=== Entries supplied ===

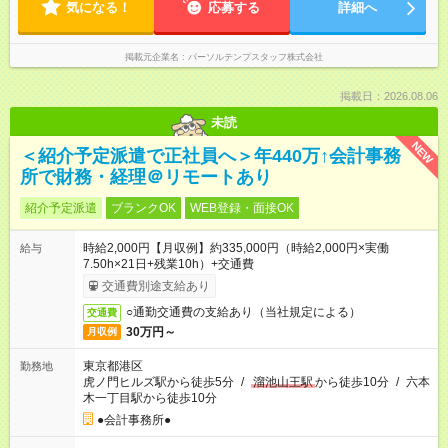
気になる！
応募する
詳細へ
掲載元企業名
パーソルテンプスタッフ株式会社
掲載日：2026.08.06
未読
NEW
＜紹介予定派遣で正社員へ＞年440万↑会計事務
所で財務・経理＠リモートあり
紹介予定派遣
ブランクOK
WEB登録・面接OK
時給2,000円【月収例】約335,000円（時給2,000円×実働
給与
7.50h×21日+残業10h）+交通費
交通費別途支給あり
○通勤交通費の支給あり（当社規定による）
交通費
30万円～
月収例
東京都港区
勤務地
虎ノ門ヒルズ駅から徒歩5分
/
溜池山王駅
から徒歩10分
/
六本
木一丁目駅から徒歩10分
●会計事務所●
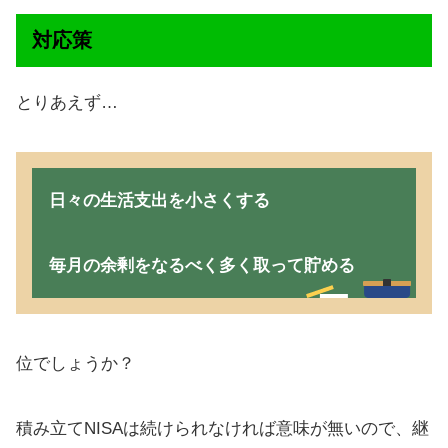
対応策
とりあえず…
日々の生活支出を小さくする
毎月の余剰をなるべく多く取って貯める
位でしょうか？
積み立てNISAは続けられなければ意味が無いので、継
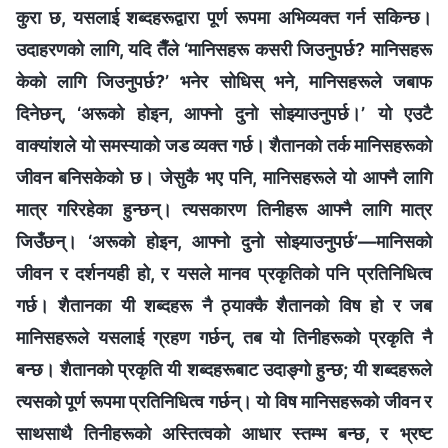
कुरा छ, यसलाई शब्दहरूद्वारा पूर्ण रूपमा अभिव्यक्त गर्न सकिन्छ।
उदाहरणको लागि, यदि तैँले ‘मानिसहरू कसरी जिउनुपर्छ? मानिसहरू
केको लागि जिउनुपर्छ?’ भनेर सोधिस् भने, मानिसहरूले जबाफ
दिनेछन्, ‘अरूको होइन, आफ्नो दुनो सोझ्याउनुपर्छ।’ यो एउटै
वाक्यांशले यो समस्याको जड व्यक्त गर्छ। शैतानको तर्क मानिसहरूको
जीवन बनिसकेको छ। जेसुकै भए पनि, मानिसहरूले यो आफ्नै लागि
मात्र गरिरहेका हुन्छन्। त्यसकारण तिनीहरू आफ्‍नै लागि मात्र
जिउँछन्। ‘अरूको होइन, आफ्नो दुनो सोझ्याउनुपर्छ’—मानिसको
जीवन र दर्शनयही हो, र यसले मानव प्रकृतिको पनि प्रतिनिधित्व
गर्छ। शैतानका यी शब्दहरू नै ठ्याक्‍कै शैतानको विष हो र जब
मानिसहरूले यसलाई ग्रहण गर्छन्, तब यो तिनीहरूको प्रकृति नै
बन्छ। शैतानको प्रकृति यी शब्दहरूबाट उदाङ्गो हुन्छ; यी शब्दहरूले
त्यसको पूर्ण रूपमा प्रतिनिधित्व गर्छन्। यो विष मानिसहरूको जीवन र
साथसाथै तिनीहरूको अस्तित्वको आधार स्तम्भ बन्छ, र भ्रष्ट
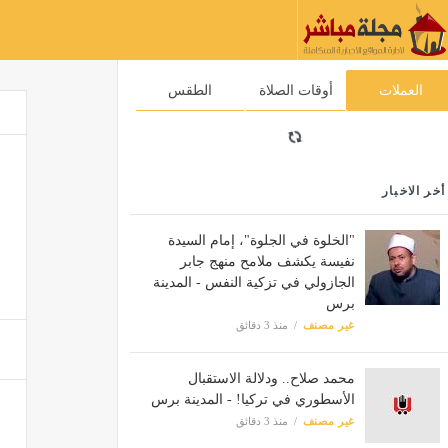
العملات
أوقات الصلاة
الطقس
أخر الاخبار
"الخلوة في الجلوة"، إمام السيدة
نفيسة يكشف ملامح منهج جابر
الجازولي في تزكية النفس - المدينة
برس
غير مصنف
منذ 3 دقائق
محمد صلاح.. ودلالة الاستقبال
الأسطوري في تركيا! - المدينة برس
غير مصنف
منذ 3 دقائق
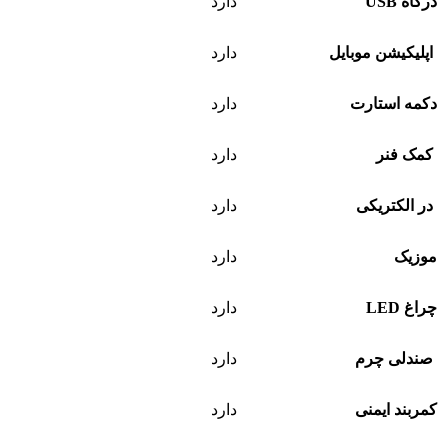
درگاه USB
دارد
اپلیکیشن موبایل
دارد
دکمه استارت
دارد
کمک فنر
دارد
در الکتریکی
دارد
موزیک
دارد
چراغ LED
دارد
صندلی چرم
دارد
کمربند ایمنی
دارد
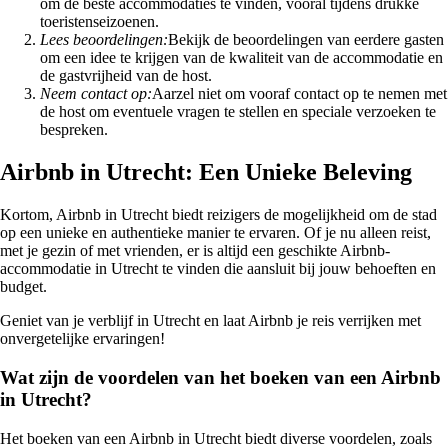
om de beste accommodaties te vinden, vooral tijdens drukke
toeristenseizoenen.
Lees beoordelingen:
Bekijk de beoordelingen van eerdere gasten
om een idee te krijgen van de kwaliteit van de accommodatie en
de gastvrijheid van de host.
Neem contact op:
Aarzel niet om vooraf contact op te nemen met
de host om eventuele vragen te stellen en speciale verzoeken te
bespreken.
Airbnb in Utrecht: Een Unieke Beleving
Kortom, Airbnb in Utrecht biedt reizigers de mogelijkheid om de stad
op een unieke en authentieke manier te ervaren. Of je nu alleen reist,
met je gezin of met vrienden, er is altijd een geschikte Airbnb-
accommodatie in Utrecht te vinden die aansluit bij jouw behoeften en
budget.
Geniet van je verblijf in Utrecht en laat Airbnb je reis verrijken met
onvergetelijke ervaringen!
Wat zijn de voordelen van het boeken van een Airbnb
in Utrecht?
Het boeken van een Airbnb in Utrecht biedt diverse voordelen, zoals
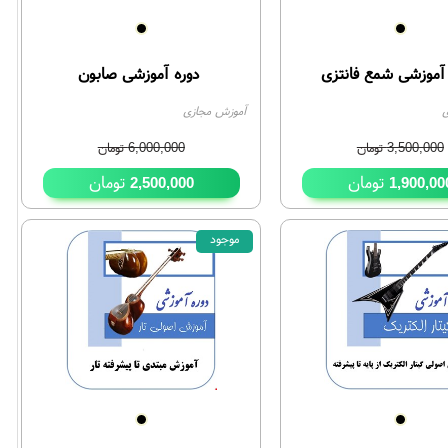
 آموزشی شمع فانتزی
دوره آموزشی صابون
ی
آموزش مجازی
3,500,000
تومان
6,000,000
تومان
تومان
تومان
2,500,000
1,900,00
موجود
27%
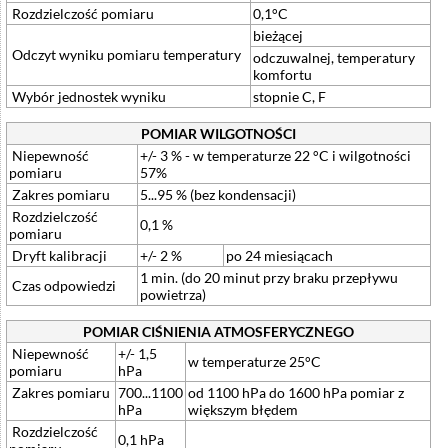
Rozdzielczość pomiaru
0,1°C
bieżącej
Odczyt wyniku pomiaru temperatury
odczuwalnej, temperatury
komfortu
Wybór jednostek wyniku
stopnie C, F
POMIAR WILGOTNOŚCI
Niepewność
+/- 3 % - w temperaturze 22 °C i wilgotności
pomiaru
57%
Zakres pomiaru
5...95 % (bez kondensacji)
Rozdzielczość
0,1 %
pomiaru
Dryft kalibracji
+/- 2 %
po 24 miesiącach
1 min. (do 20 minut przy braku przepływu
Czas odpowiedzi
powietrza)
POMIAR CIŚNIENIA ATMOSFERYCZNEGO
Niepewność
+/- 1,5
w temperaturze 25°C
pomiaru
hPa
Zakres pomiaru
700...1100
od 1100 hPa do 1600 hPa pomiar z
hPa
większym błędem
Rozdzielczość
0,1 hPa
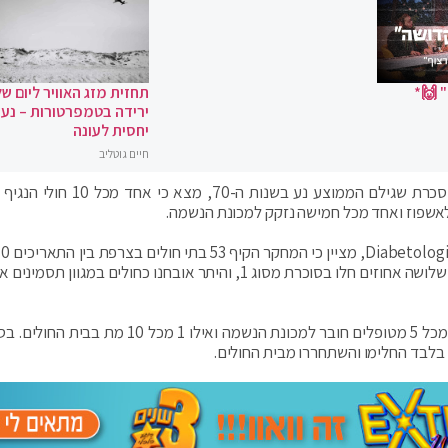
 🙌*
תחזית מזג האוויר ליום של
ירידה בטמפרטורות – נעי
יחסית לעונה
חיים גוטליב
מחקר שנערך על ידי חוקרים מצרפת ובחן 1300 חולי סכרת שגילם הממוצע נע בשנות ה
שפוז ואחד מכל חמישה נזקק למכונת הנשמה.
במרץ. 89 אחוזים מכלל הנבדקים חלו בסוכרת מסוג 2, שלושה אחוזים חלו בסוכרת מסוג 1, והיתר אובחנו כחולים במגו
לדברי עורכי המחקר, ביום השביעי לתחילת המחקר, 1 מכל 5 מטופלים חובר למכונת הנשמה ואילו 1 מכל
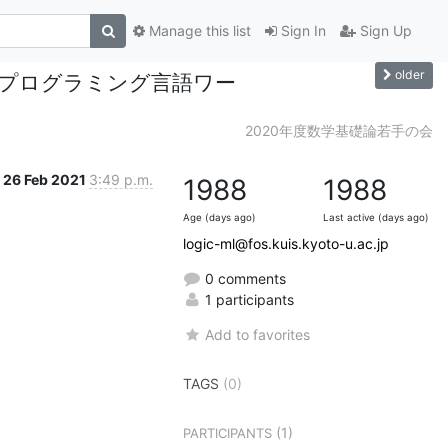
Manage this list
Sign In
Sign Up
older
びプログラミング言語ワー
)
2020年度数学基礎論若手の会
26 Feb 2021
3:49 p.m.
1988
1988
Age (days ago)
Last active (days ago)
logic-ml@fos.kuis.kyoto-u.ac.jp
0 comments
1 participants
Add to favorites
TAGS
(0)
(1)
PARTICIPANTS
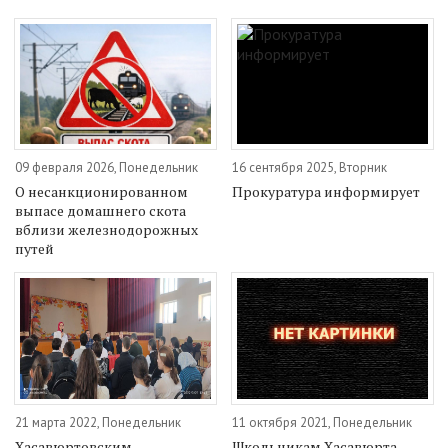
09 февраля 2026, Понедельник
16 сентября 2025, Вторник
О несанкционированном
Прокуратура информирует
выпасе домашнего скота
вблизи железнодорожных
путей
21 марта 2022, Понедельник
11 октября 2021, Понедельник
Хасавюртовским
Школьникам Хасавюрта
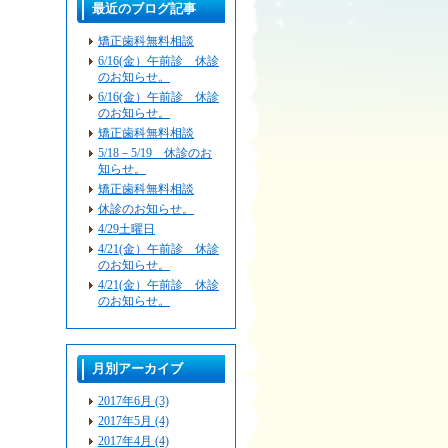
最近のブログ記事
矯正歯科無料相談
6/16(金）午前診 休診
のお知らせ。
6/16(金）午前診 休診
のお知らせ。
矯正歯科無料相談
5/18－5/19 休診のお
知らせ。
矯正歯科無料相談
休診のお知らせ。
4/29土曜日
4/21(金）午前診 休診
のお知らせ。
4/21(金）午前診 休診
のお知らせ。
月別アーカイブ
2017年6月 (3)
2017年5月 (4)
2017年4月 (4)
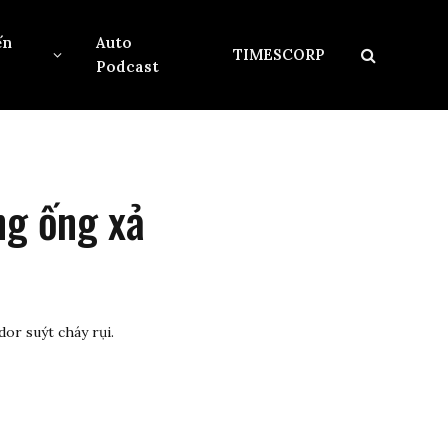
ến
Auto
TIMESCORP
Podcast
ng ống xả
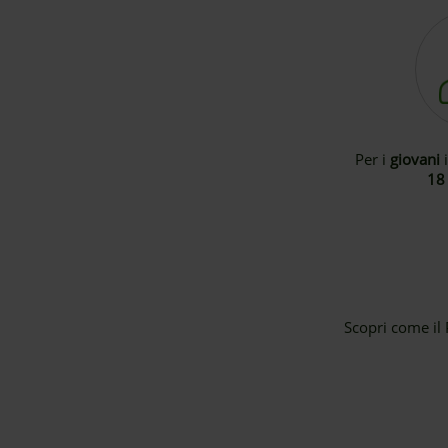
Per i
giovani
18 
Scopri come il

===

## What this task involves
Can you convert all the lines above into a numbered list, skipping any blank lines and leaving the pictures out?

## Task solution
1. 気になる！
2. 応募する
3. 詳細へ
4. 掲載元企業名
5. パーソルテンプスタッフ株式会社
6. 掲載日：2026.08.06
7. 未読
8. NEW
9. ＜紹介予定派遣で正社員へ＞年440万↑会計事務
10. 所で財務・経理＠リモートあり
11. 紹介予定派遣
12. ブランクOK
13. WEB登録・面接OK
14. 時給2,000円【月収例】約335,000円（時給2,000円×実働
15. 給与
16. 7.50h×21日+残業10h）+交通費
17. 交通費別途支給あり
18. ○通勤交通費の支給あり（当社規定による）
19. 交通費
20. 30万円～
21. 月収例
22. 東京都港区
23. 勤務地
24. 虎ノ門ヒルズ駅から徒歩5分
25. /
26. 溜池山王駅
27. から徒歩10分
28. /
29. 六本
30. 木一丁目駅から徒歩10分
31. ●会計事務所●
32. 対応策
33. とりあえず…
34. 日々の生活支出を小さくする
35. 毎月の余剰をなるべく多く取って貯める
36. 位でしょうか？
37. 積み立てNISAは続けられなければ意味が無いので、継
38. कुरा छ, यसलाई शब्दहरूद्वारा पूर्ण रूपमा अभिव्यक्त गर्न सकिन्छ।
39. उदाहरणको लागि, यदि तैँले ‘मानिसहरू कसरी जिउनुपर्छ? मानिसहरू
40. केको लागि जिउनुपर्छ?’ भनेर सोधिस् भने, मानिसहरूले जबाफ
41. दिनेछन्, ‘अरूको होइन, आफ्नो दुनो सोझ्याउनुपर्छ।’ यो एउटै
42. वाक्यांशले यो समस्याको जड व्यक्त गर्छ। शैतानको तर्क मानिसहरूको
43. जीवन बनिसकेको छ। जेसुकै भए पनि, मानिसहरूले यो आफ्नै लागि
44. मात्र गरिरहेका हुन्छन्। त्यसकारण तिनीहरू आफ्‍नै लागि मात्र
45. जिउँछन्। ‘अरूको होइन, आफ्नो दुनो सोझ्याउनुपर्छ’—मानिसको
46. जीवन र दर्शनयही हो, र यसले मानव प्रकृतिको पनि प्रतिनिधित्व
47. गर्छ। शैतानका यी शब्दहरू नै ठ्याक्‍कै शैतानको विष हो र जब
48. मानिसहरूले यसलाई ग्रहण गर्छन्, तब यो तिनीहरूको प्रकृति नै
49. बन्छ। शैतानको प्रकृति यी शब्दहरूबाट उदाङ्गो हुन्छ; यी शब्दहरूले
50. त्यसको पूर्ण रूपमा प्रतिनिधित्व गर्छन्। यो विष मानिसहरूको जीवन र
51. साथसाथै तिनीहरूको अस्तित्वको आधार स्तम्भ बन्छ, र भ्रष्ट
52. العملات
53. أوقات الصلاة
54. الطقس
55. أخر الاخبار
56. "الخلوة في الجلوة"، إمام السيدة
57. نفيسة يكشف ملامح منهج جابر
58. الجازولي في تزكية النفس - المدينة
59. برس
60. غير مصنف
61. منذ 3 دقائق
62. محمد صلاح.. ودلالة الاستقبال
63. الأسطوري في تركيا! - المدينة برس
64. غير مصنف
65. منذ 3 دقائق
66. درگاه USB
67. دارد
68. اپلیکیشن موبایل
69. دارد
70. دکمه استارت
71. دارد
72. کمک فنر
73. دارد
74. در الکتریکی
75. دارد
76. موزیک
77. دارد
78. چراغ LED
79. دارد
80. صندلی چرم
81. دارد
82. کمربند ایمنی
83. دارد
84. om de beste accommodaties te vinden, vooral tijdens drukke
85. toeristenseizoenen.
86. Lees beoordelingen:
87. Bekijk de beoordelingen van eerdere gasten
88. om een idee te krijgen van de kwaliteit van de accommodatie en
89. de gastvrijheid van de host.
90. Neem contact op:
91. Aarzel niet om vooraf contact op te nemen met
92. de host om eventuele vragen te stellen en speciale verzoeken te
93. bespreken.
94. Airbnb in Utrecht: Een Unieke Beleving
95. Kortom, Airbnb in Utrecht biedt reizigers de mogelijkheid om de stad
96. op een unieke en authentieke manier te ervaren. Of je nu alleen reist,
97. met je gezin of met vrienden, er is altijd een geschikte Airbnb-
98. accommodatie in Utrecht te vinden die aansluit bij jouw behoeften en
99. budget.
100. Geniet van je verblijf in Utrecht en laat Airbnb je reis verrijken met
101. onvergetelijke ervaringen!
102. Wat zijn de voordelen van het boeken van een Airbnb
103. in Utrecht?
104. Het boeken van een Airbnb in Utrecht biedt diverse voordelen, zoals
105.  آموزشی شمع فانتزی
106. دوره آموزشی صابون
107. ی
108. آموزش مجازی
109. 3,500,000
110. تومان
111. 6,000,000
112. تومان
113. تومان
114. تومان
115. 2,500,000
116. 1,900,00
117. موجود
118. 27%
119. Rozdzielczość pomiaru
120. 0,1°C
121. bieżącej
122. Odczyt wyniku pomiaru temperatury
123. odczuwalnej, temperatury
124. komfortu
125. Wybór jednostek wyniku
126. stopnie C, F
127. POMIAR WILGOTNOŚCI
128. Niepewność
129. +/- 3 % - w temperaturze 22 °C i wilgotności
130. pomiaru
131. 57%
132. Zakres pomiaru
133. 5...95 % (bez kondensacji)
134. Rozdzielczość
135. 0,1 %
136. pomiaru
137. Dryft kalibracji
138. +/- 2 %
139. po 24 miesiącach
140. 1 min. (do 20 minut przy braku przepływu
141. Czas odpowiedzi
142. powietrza)
143. POMIAR CIŚNIENIA ATMOSFERYCZNEGO
144. Niepewność
145. +/- 1,5
146. w temperaturze 25°C
147. pomiaru
148. hPa
149. Zakres pomiaru
150. 700...1100
151. od 1100 hPa do 1600 hPa pomiar z
152. hPa
153. większym błędem
154. Rozdzielczość
155. 0,1 hPa
156.  🙌*
157. תחזית מזג האוויר ליום של
158. ירידה בטמפרטורות – נעי
159. יחסית לעונה
160. חיים גוטליב
161. מחקר שנערך על ידי חוקרים מצרפת ובחן 1300 חולי סכרת שגילם הממוצע נע בשנות ה
162. שפוז ואחד מכל חמישה נזקק למכונת הנשמה.
163. במרץ. 89 אחוזים מכלל הנבדקים חלו בסוכרת מסוג 2, שלושה אחוזים חלו בסוכרת מסוג 1, והיתר אובחנו כחולים במגו
164. לדברי עורכי המחקר, ביום השביעי לתחילת המחקר, 1 מכל 5 מטופלים חובר למכונת הנשמה ואילו 1 מכל
165. Manage this list
166. Sign In
167. Sign Up
168. older
169. びプログラミング言語ワー
170. )
171. 2020年度数学基礎論若手の会
172. 26 Feb 2021
173. 3:49 p.m.
174. 1988
175. 1988
176. Age (days ago)
177. Last active (days ago)
178. logic-ml@fos.kuis.kyoto-u.ac.jp
179. 0 comments
180. 1 participants
181. Add to favorites
182. TAGS
183. (0)
184. (1)
185. PARTICIPANTS
186. 09 февраля 2026, Понедельник
187. 16 сентября 2025, Вторник
188. О несанкционированном
189. Прокуратура информирует
190. выпасе домашнего скота
191. вблизи железнодорожных
192. путей
193. 21 марта 2022, Понедельник
194. 11 октября 2021, Понедельник
195. Хасавюртовским
196. Школьникам Хасавюрта
197. 最近のブログ記事
198. 矯正歯科無料相談
199. 6/16(金）午前診 休診
200. のお知らせ。
201. 6/16(金）午前診 休診
202. のお知らせ。
203. 矯正歯科無料相談
204. 5/18－5/19 休診のお
205. 知らせ。
206. 矯正歯科無料相談
207. 休診のお知らせ。
208. 4/29土曜日
209. 4/21(金）午前診 休診
210. のお知らせ。
211. 4/21(金）午前診 休診
212. のお知らせ。
213. 月別アーカイブ
214. 2017年6月 (3)
215. 2017年5月 (4)
216. 2017年4月 (4)
217. ến
218. Auto
219. TIMESCORP
220. Podcast
221. ng ống xả
222. Per i
223. giovani
224. 18 
225. Scopri come il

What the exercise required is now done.